▶ _WORK TASK_:
Reproduce every line of text in the listing below, character for character, omitting the pictures.

*** Opening of MATERIAL FOR THIS EXERCISE ***

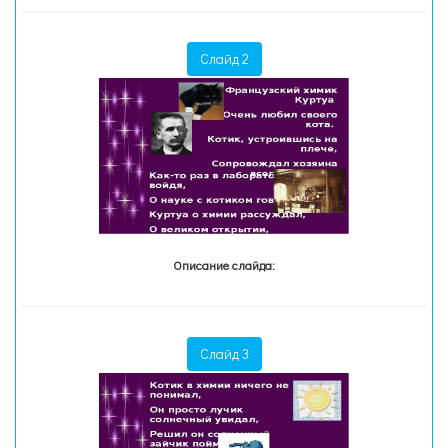
Слайд 2
Описание слайда:
Слайд 3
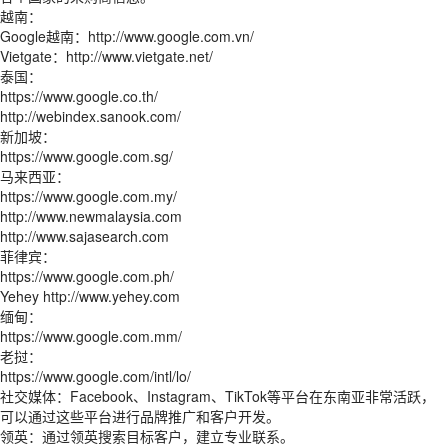
越南：
Google越南：http://www.google.com.vn/
Vietgate：http://www.vietgate.net/
泰国：
https://www.google.co.th/
http://webindex.sanook.com/
新加坡：
https://www.google.com.sg/
马来西亚：
https://www.google.com.my/
http://www.newmalaysia.com
http://www.sajasearch.com
菲律宾：
https://www.google.com.ph/
Yehey http://www.yehey.com
缅甸：
https://www.google.com.mm/
老挝：
https://www.google.com/intl/lo/
社交媒体：Facebook、Instagram、TikTok等平台在东南亚非常活跃，
可以通过这些平台进行品牌推广和客户开发。
领英：通过领英搜索目标客户，建立专业联系。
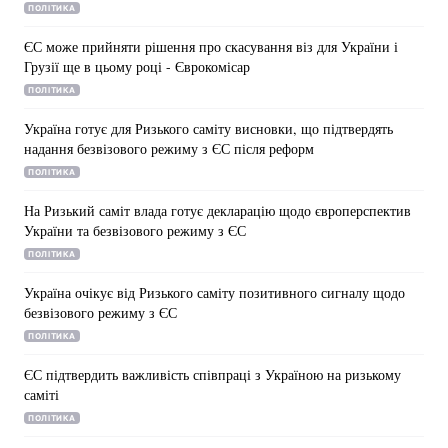
ПОЛІТИКА
ЄС може прийняти рішення про скасування віз для України і
Грузії ще в цьому році - Єврокомісар
ПОЛІТИКА
Україна готує для Ризького саміту висновки, що підтвердять
надання безвізового режиму з ЄС після реформ
ПОЛІТИКА
На Ризький саміт влада готує декларацію щодо європерспектив
України та безвізового режиму з ЄС
ПОЛІТИКА
Україна очікує від Ризького саміту позитивного сигналу щодо
безвізового режиму з ЄС
ПОЛІТИКА
ЄС підтвердить важливість співпраці з Україною на ризькому
саміті
ПОЛІТИКА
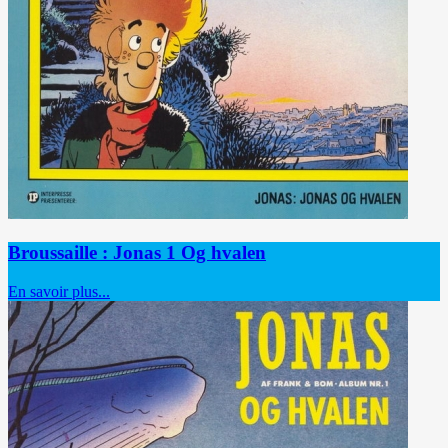
Broussaille : Jonas 1 Og hvalen
En savoir plus...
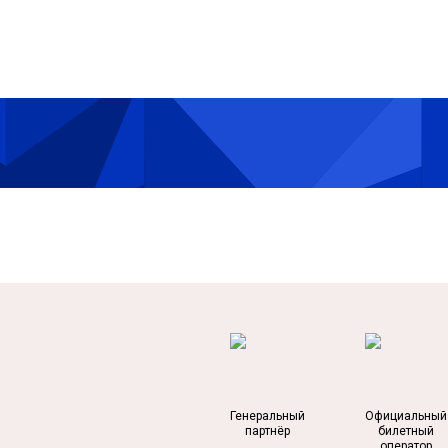
Генеральный
Официальный
партнёр
билетный
оператор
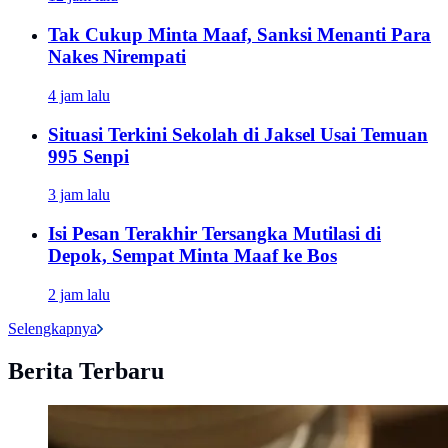
Tak Cukup Minta Maaf, Sanksi Menanti Para
Nakes Nirempati
4 jam lalu
Situasi Terkini Sekolah di Jaksel Usai Temuan
995 Senpi
3 jam lalu
Isi Pesan Terakhir Tersangka Mutilasi di
Depok, Sempat Minta Maaf ke Bos
2 jam lalu
Selengkapnya
Berita Terbaru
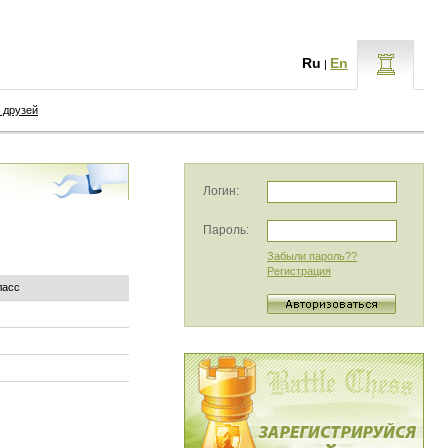
Ru
En
|
 друзей
Логин:
Пароль:
Забыли пароль??
Регистрация
ласс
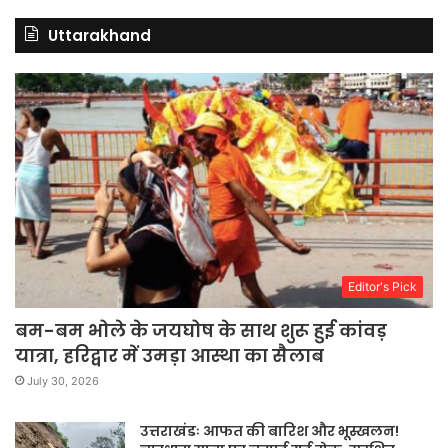
Uttarakhand
Editor's Pick
बम-बम भोले के जयघोष के साथ शुरू हुई कांवड़
यात्रा, हरिद्वार में उमड़ा आस्था का सैलाब
July 30, 2026
उत्तराखंडः आफत की बारिश और भूस्खलन!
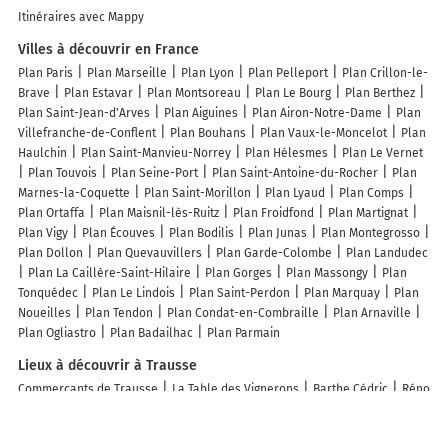
Itinéraires avec Mappy
Villes à découvrir en France
Plan Paris
Plan Marseille
Plan Lyon
Plan Pelleport
Plan Crillon-le-
Brave
Plan Estavar
Plan Montsoreau
Plan Le Bourg
Plan Berthez
Plan Saint-Jean-d'Arves
Plan Aiguines
Plan Airon-Notre-Dame
Plan
Villefranche-de-Conflent
Plan Bouhans
Plan Vaux-le-Moncelot
Plan
Haulchin
Plan Saint-Manvieu-Norrey
Plan Hélesmes
Plan Le Vernet
Plan Touvois
Plan Seine-Port
Plan Saint-Antoine-du-Rocher
Plan
Marnes-la-Coquette
Plan Saint-Morillon
Plan Lyaud
Plan Comps
Plan Ortaffa
Plan Maisnil-lès-Ruitz
Plan Froidfond
Plan Martignat
Plan Vigy
Plan Écouves
Plan Bodilis
Plan Junas
Plan Montegrosso
Plan Dollon
Plan Quevauvillers
Plan Garde-Colombe
Plan Landudec
Plan La Caillère-Saint-Hilaire
Plan Gorges
Plan Massongy
Plan
Tonquédec
Plan Le Lindois
Plan Saint-Perdon
Plan Marquay
Plan
Noueilles
Plan Tendon
Plan Condat-en-Combraille
Plan Arnaville
Plan Ogliastro
Plan Badailhac
Plan Parmain
Lieux à découvrir à Trausse
Commerçants de Trausse
La Table des Vignerons
Barthe Cédric
Réno
Soluces
Malovcic Jérémy
Grain de Bohème
Sas CJ Electronique
Chabbert Jacques & Fils
Domaine Jean-Baptiste Senat
Mairie - Trausse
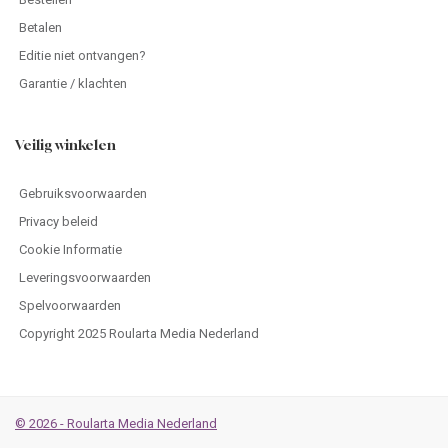
Betalen
Editie niet ontvangen?
Garantie / klachten
Veilig winkelen
Gebruiksvoorwaarden
Privacy beleid
Cookie Informatie
Leveringsvoorwaarden
Spelvoorwaarden
Copyright 2025 Roularta Media Nederland
© 2026 - Roularta Media Nederland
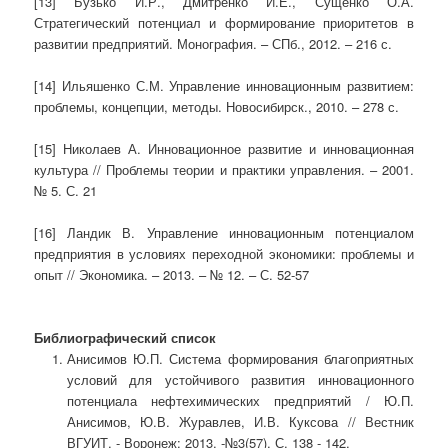
[13] Бузько И.Р., Дмитренко И.Е., Сущенко О.А.
Стратегический потенциал и формирование приоритетов в
развитии предприятий. Монография. – СПб., 2012. – 216 с.
[14] Ильяшенко С.М. Управление инновационным развитием:
проблемы, концепции, методы. Новосибирск., 2010. – 278 с.
[15] Николаев А. Инновационное развитие и инновационная
культура // Проблемы теории и практики управления. – 2001.
№ 5. С. 21
[16] Ландик В. Управление инновационным потенциалом
предприятия в условиях переходной экономики: проблемы и
опыт // Экономика. – 2013. – № 12. – С. 52-57
Библиографический список
Анисимов Ю.П. Система формирования благоприятных
условий для устойчивого развития инновационного
потенциала нефтехимических предприятий / Ю.П.
Анисимов, Ю.В. Журавлев, И.В. Куксова // Вестник
ВГУИТ, - Воронеж: 2013. -№3(57). С. 138 - 142.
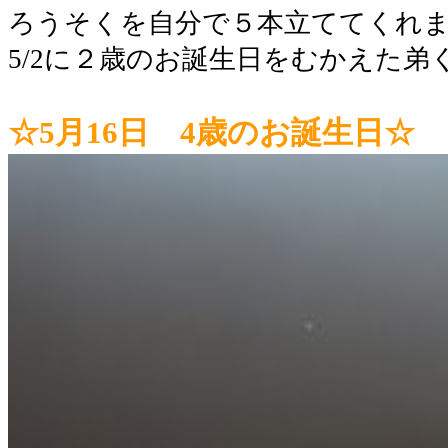
ろうそくを自分で５本立ててくれ
5/2に２歳のお誕生日をむかえた弟
☆5月16日 4歳のお誕生日☆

*** Close of MATERIAL FOR THIS EXERCISE ***

▶ _EXERCISE ANSWER_:
Слайд 2
Описание слайда:
Слайд 3
越南：
Google越南：http://www.google.com.vn/
Vietgate：http://www.vietgate.net/
泰国：
https://www.google.co.th/
http://webindex.sanook.com/
新加坡：
https://www.google.com.sg/
马来西亚：
https://www.google.com.my/
http://www.newmalaysia.com
http://www.sajasearch.com
菲律宾：
https://www.google.com.ph/
Yehey http://www.yehey.com
缅甸：
https://www.google.com.mm/
老挝：
https://www.google.com/intl/lo/
社交媒体：Facebook、Instagram、TikTok等平台在东南亚非常活跃，
可以通过这些平台进行品牌推广和客户开发。
领英：通过领英搜索目标客户，建立专业联系。
ПОЛІТИКА
ЄС може прийняти рішення про скасування віз для України і
Грузії ще в цьому році - Єврокомісар
ПОЛІТИКА
Україна готує для Ризького саміту висновки, що підтвердять
надання безвізового режиму з ЄС після реформ
ПОЛІТИКА
На Ризький саміт влада готує декларацію щодо європерспектив
України та безвізового режиму з ЄС
ПОЛІТИКА
Україна очікує від Ризького саміту позитивного сигналу щодо
безвізового режиму з ЄС
ПОЛІТИКА
ЄС підтвердить важливість співпраці з Україною на ризькому
саміті
ПОЛІТИКА
Broussaille : Jonas 1 Og hvalen
En savoir plus...
Генеральный
Официальный
партнёр
билетный
оператор
Tak Cukup Minta Maaf, Sanksi Menanti Para
Nakes Nirempati
4 jam lalu
Situasi Terkini Sekolah di Jaksel Usai Temuan
995 Senpi
3 jam lalu
Isi Pesan Terakhir Tersangka Mutilasi di
Depok, Sempat Minta Maaf ke Bos
2 jam lalu
Selengkapnya
Berita Terbaru
Ru
En
|
 друзей
Логин:
Пароль:
Забыли пароль??
Регистрация
ласс
Uttarakhand
Editor's Pick
बम-बम भोले के जयघोष के साथ शुरू हुई कांवड़
यात्रा, हरिद्वार में उमड़ा आस्था का सैलाब
July 30, 2026
उत्तराखंडः आफत की बारिश और भूस्खलन!
Itinéraires avec Mappy
Villes à découvrir en France
Plan Paris
Plan Marseille
Plan Lyon
Plan Pelleport
Plan Crillon-le-
Brave
Plan Estavar
Plan Montsoreau
Plan Le Bourg
Plan Berthez
Plan Saint-Jean-d'Arves
Plan Aiguines
Plan Airon-Notre-Dame
Plan
Villefranche-de-Conflent
Plan Bouhans
Plan Vaux-le-Moncelot
Plan
Haulchin
Plan Saint-Manvieu-Norrey
Plan Hélesmes
Plan Le Vernet
Plan Touvois
Plan Seine-Port
Plan Saint-Antoine-du-Rocher
Plan
Marnes-la-Coquette
Plan Saint-Morillon
Plan Lyaud
Plan Comps
Plan Ortaffa
Plan Maisnil-lès-Ruitz
Plan Froidfond
Plan Martignat
Plan Vigy
Plan Écouves
Plan Bodilis
Plan Junas
Plan Montegrosso
Plan Dollon
Plan Quevauvillers
Plan Garde-Colombe
Plan Landudec
Plan La Caillère-Saint-Hilaire
Plan Gorges
Plan Massongy
Plan
Tonquédec
Plan Le Lindois
Plan Saint-Perdon
Plan Marquay
Plan
Noueilles
Plan Tendon
Plan Condat-en-Combraille
Plan Arnaville
Plan Ogliastro
Plan Badailhac
Plan Parmain
Lieux à découvrir à Trausse
Commerçants de Trausse
La Table des Vignerons
Barthe Cédric
Réno
Soluces
Malovcic Jérémy
Grain de Bohème
Sas CJ Electronique
Chabbert Jacques & Fils
Domaine Jean-Baptiste Senat
Mairie - Trausse
Betalen
Editie niet ontvangen?
Garantie / klachten
Veilig winkelen
Gebruiksvoorwaarden
Privacy beleid
Cookie Informatie
Leveringsvoorwaarden
Spelvoorwaarden
Copyright 2025 Roularta Media Nederland
© 2026 - Roularta Media Nederland
[13] Бузько И.Р., Дмитренко И.Е., Сущенко О.А.
Стратегический потенциал и формирование приоритетов в
развитии предприятий. Монография. – СПб., 2012. – 216 с.
[14] Ильяшенко С.М. Управление инновационным развитием:
проблемы, концепции, методы. Новосибирск., 2010. – 278 с.
[15] Николаев А. Инновационное развитие и инновационная
культура // Проблемы теории и практики управления. – 2001.
№ 5. С. 21
[16] Ландик В. Управление инновационным потенциалом
предприятия в условиях переходной экономики: проблемы и
опыт // Экономика. – 2013. – № 12. – С. 52-57
Библиографический список
Анисимов Ю.П. Система формирования благоприятных
условий для устойчивого развития инновационного
потенциала нефтехимических предприятий / Ю.П.
Анисимов, Ю.В. Журавлев, И.В. Куксова // Вестник
ВГУИТ, - Воронеж: 2013. -№3(57). С. 138 - 142.
ろうそくを自分で５本立ててくれ
5/2に２歳のお誕生日をむかえた弟
☆5月16日 4歳のお誕生日☆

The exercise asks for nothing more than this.